[Excerpted records]
== Segment start ==

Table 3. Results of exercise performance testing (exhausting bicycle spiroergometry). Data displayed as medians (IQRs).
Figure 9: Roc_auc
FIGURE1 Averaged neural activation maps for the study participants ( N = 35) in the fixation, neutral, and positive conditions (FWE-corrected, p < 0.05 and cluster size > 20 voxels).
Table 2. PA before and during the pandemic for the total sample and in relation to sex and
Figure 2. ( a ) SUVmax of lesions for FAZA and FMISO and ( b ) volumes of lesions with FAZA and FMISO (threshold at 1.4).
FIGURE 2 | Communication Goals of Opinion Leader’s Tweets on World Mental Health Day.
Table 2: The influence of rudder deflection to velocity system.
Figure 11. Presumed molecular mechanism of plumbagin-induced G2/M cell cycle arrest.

== Segment end ==
== Segment start ==

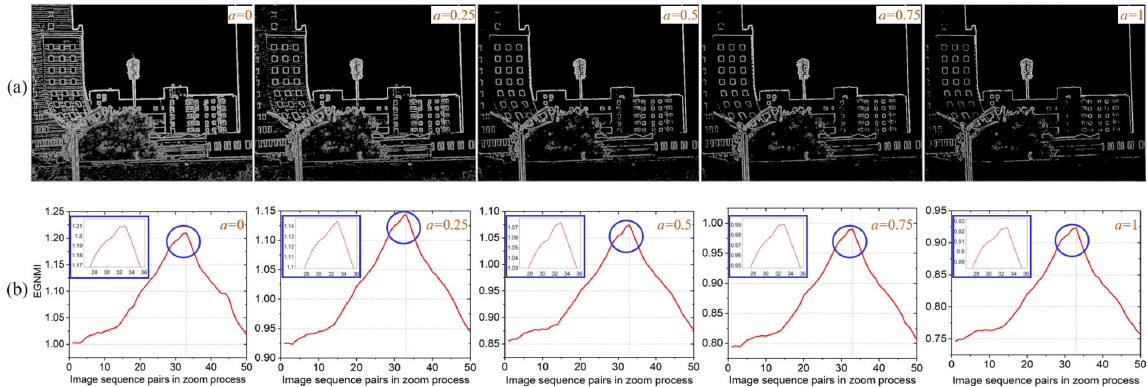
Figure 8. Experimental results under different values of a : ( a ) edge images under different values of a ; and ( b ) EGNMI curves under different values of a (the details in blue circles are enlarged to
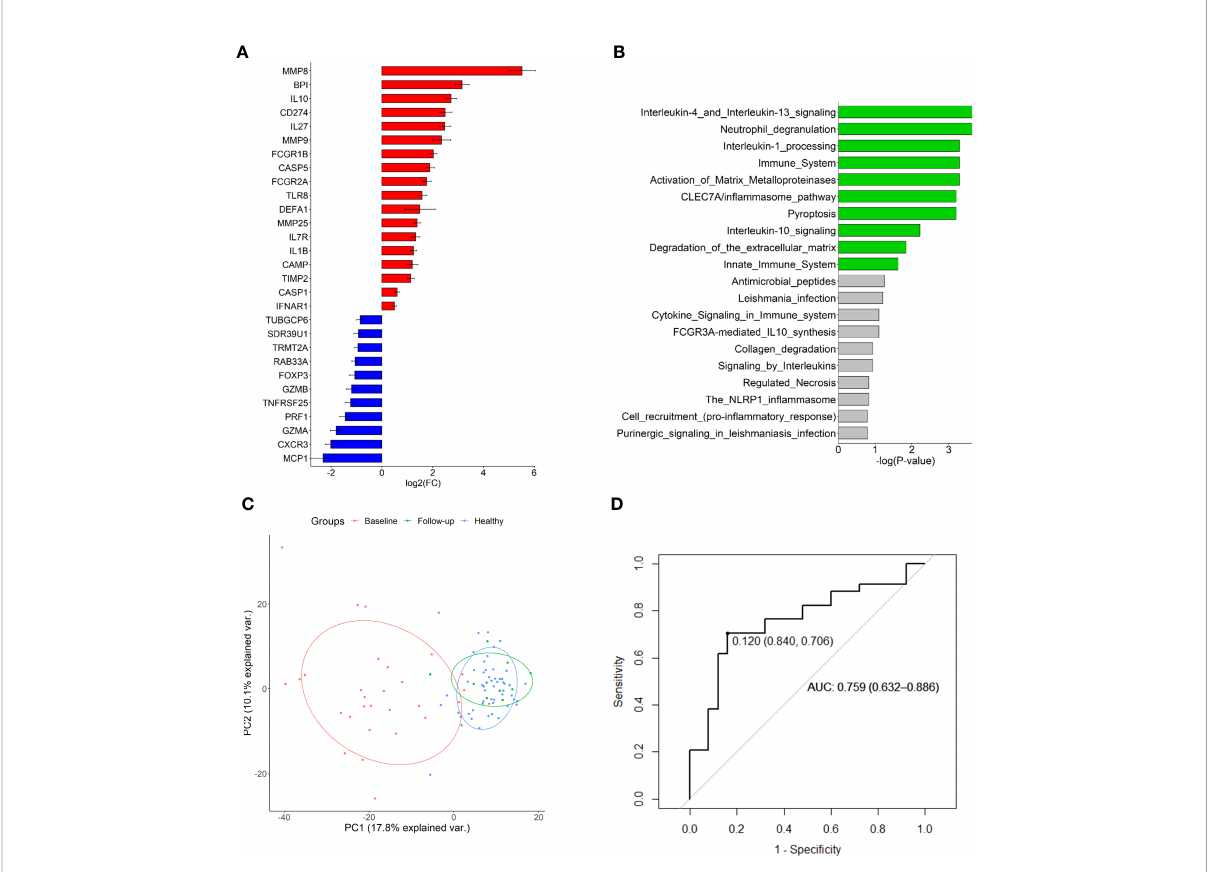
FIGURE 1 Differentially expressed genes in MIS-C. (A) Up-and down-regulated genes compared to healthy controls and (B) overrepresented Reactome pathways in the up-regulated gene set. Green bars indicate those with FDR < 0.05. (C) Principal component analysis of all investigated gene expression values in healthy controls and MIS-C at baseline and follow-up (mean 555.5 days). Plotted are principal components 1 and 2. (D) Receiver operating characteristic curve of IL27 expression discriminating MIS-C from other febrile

== Segment end ==

[What is being asked]
Please reproduce, exactly as they appear above, the lines from the line containing "Figure 9: Roc_auc" up to and including the line containing "Figure 11. Presumed".

[Task result]
Figure 9: Roc_auc
FIGURE1 Averaged neural activation maps for the study participants ( N = 35) in the fixation, neutral, and positive conditions (FWE-corrected, p < 0.05 and cluster size > 20 voxels).
Table 2. PA before and during the pandemic for the total sample and in relation to sex and
Figure 2. ( a ) SUVmax of lesions for FAZA and FMISO and ( b ) volumes of lesions with FAZA and FMISO (threshold at 1.4).
FIGURE 2 | Communication Goals of Opinion Leader’s Tweets on World Mental Health Day.
Table 2: The influence of rudder deflection to velocity system.
Figure 11. Presumed molecular mechanism of plumbagin-induced G2/M cell cycle arrest.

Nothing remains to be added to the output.